- Travail demandé
1. Recopiez à l'identique le passage du texte sur la vespasienne qui commence aux mots "Je marche d'ordinaire" et s'arrête après les mots "installés en 1841.".
2. Dans le texte sur la vespasienne, combien de Colonnes Rambuteau avaient été installées en 1841 ?
3. Expliquez en une à trois phrases à quoi étaient destinées les vespasiennes, selon le texte sur la vespasienne.

- Texte présenté
================
La dernière Vespasienne
Arrivé à Paris ce matin, je descends le boulevard Arago depuis Denfert-Rochereau, comme à mon habitude quand je monte à la capitale. Je connais bien ce quartier qui est celui de ma jeunesse, Arago, Mouffetard, Port-Royal, Saint-Marcel, Gobelins.
Je marche d'ordinaire d'un bon pas, je passe devant la sinistre prison de la Santé chantée par Yves Duteil, je foule les feuilles mortes déposées par l'automne à peine présent. J'ignore pourquoi, mais mes yeux se portent soudain vers un édicule qui n'aurait attiré aucun regard particulier il y a un siècle, mais qui m'a subitement semblé incongru dans le paysage. Ce vaisseau de tôle vert sombre ancré à l'asphalte du trottoir est peut-être la dernière vespasienne de Paris. Destinées à recueillir les mictions plus ou moins impérieuses des gentlemen de passage tout en préservant l'essentiel des regards, les vespasiennes furent introduites dans la capitale à partir de 1877, remplaçant progressivement les fameuses "Colonnes Rambuteau", dont 400 exemplaires avaient été installés en 1841.
================
- Lignes extraites

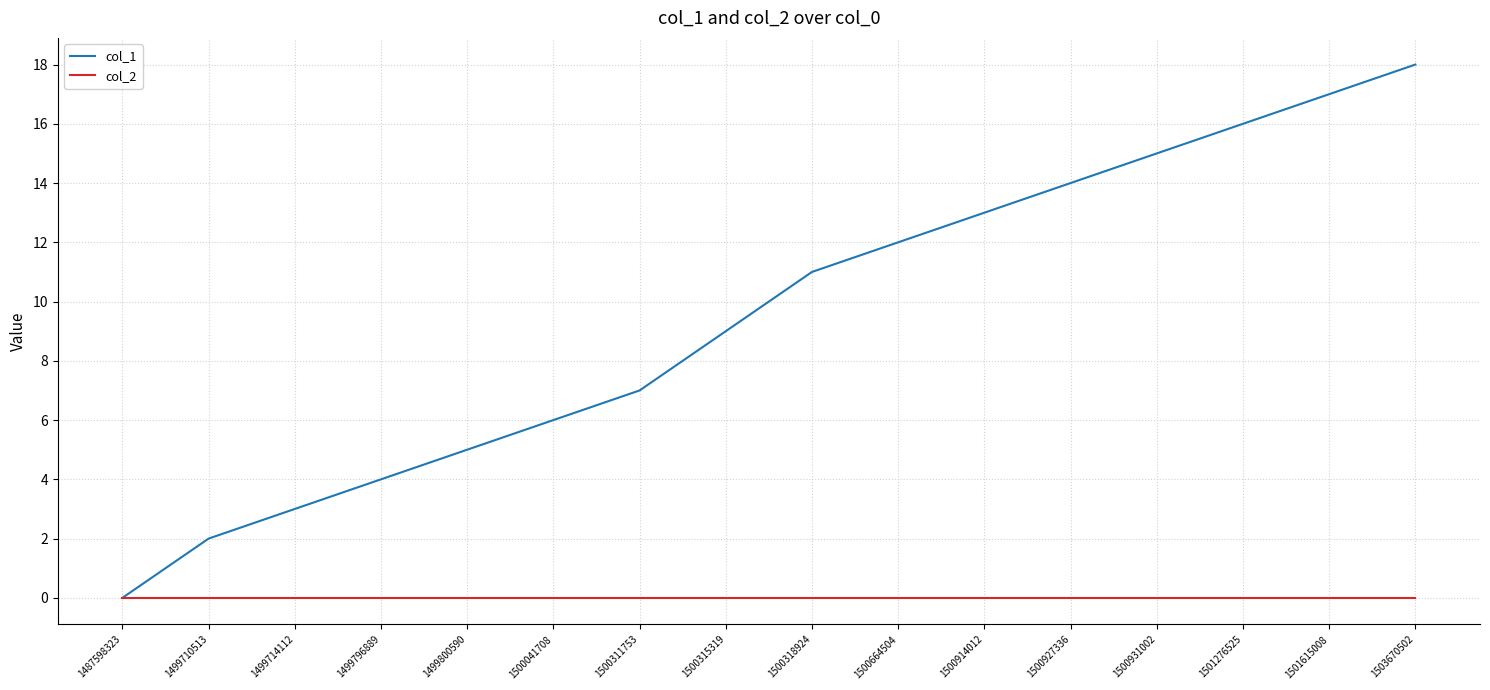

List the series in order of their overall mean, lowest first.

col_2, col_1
================
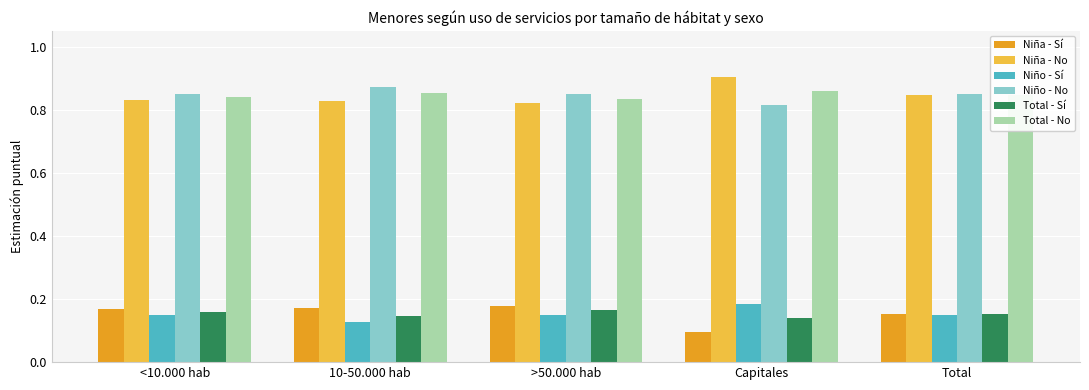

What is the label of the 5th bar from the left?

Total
================
- Réponses obtenues
1.
Je marche d'ordinaire d'un bon pas, je passe devant la sinistre prison de la Santé chantée par Yves Duteil, je foule les feuilles mortes déposées par l'automne à peine présent. J'ignore pourquoi, mais mes yeux se portent soudain vers un édicule qui n'aurait attiré aucun regard particulier il y a un siècle, mais qui m'a subitement semblé incongru dans le paysage. Ce vaisseau de tôle vert sombre ancré à l'asphalte du trottoir est peut-être la dernière vespasienne de Paris. Destinées à recueillir les mictions plus ou moins impérieuses des gentlemen de passage tout en préservant l'essentiel des regards, les vespasiennes furent introduites dans la capitale à partir de 1877, remplaçant progressivement les fameuses "Colonnes Rambuteau", dont 400 exemplaires avaient été installés en 1841.

2. 400 exemplaires.

3. Les vespasiennes étaient destinées à recueillir les mictions plus ou moins impérieuses des gentlemen de passage. Elles devaient en même temps les préserver de l'essentiel des regards.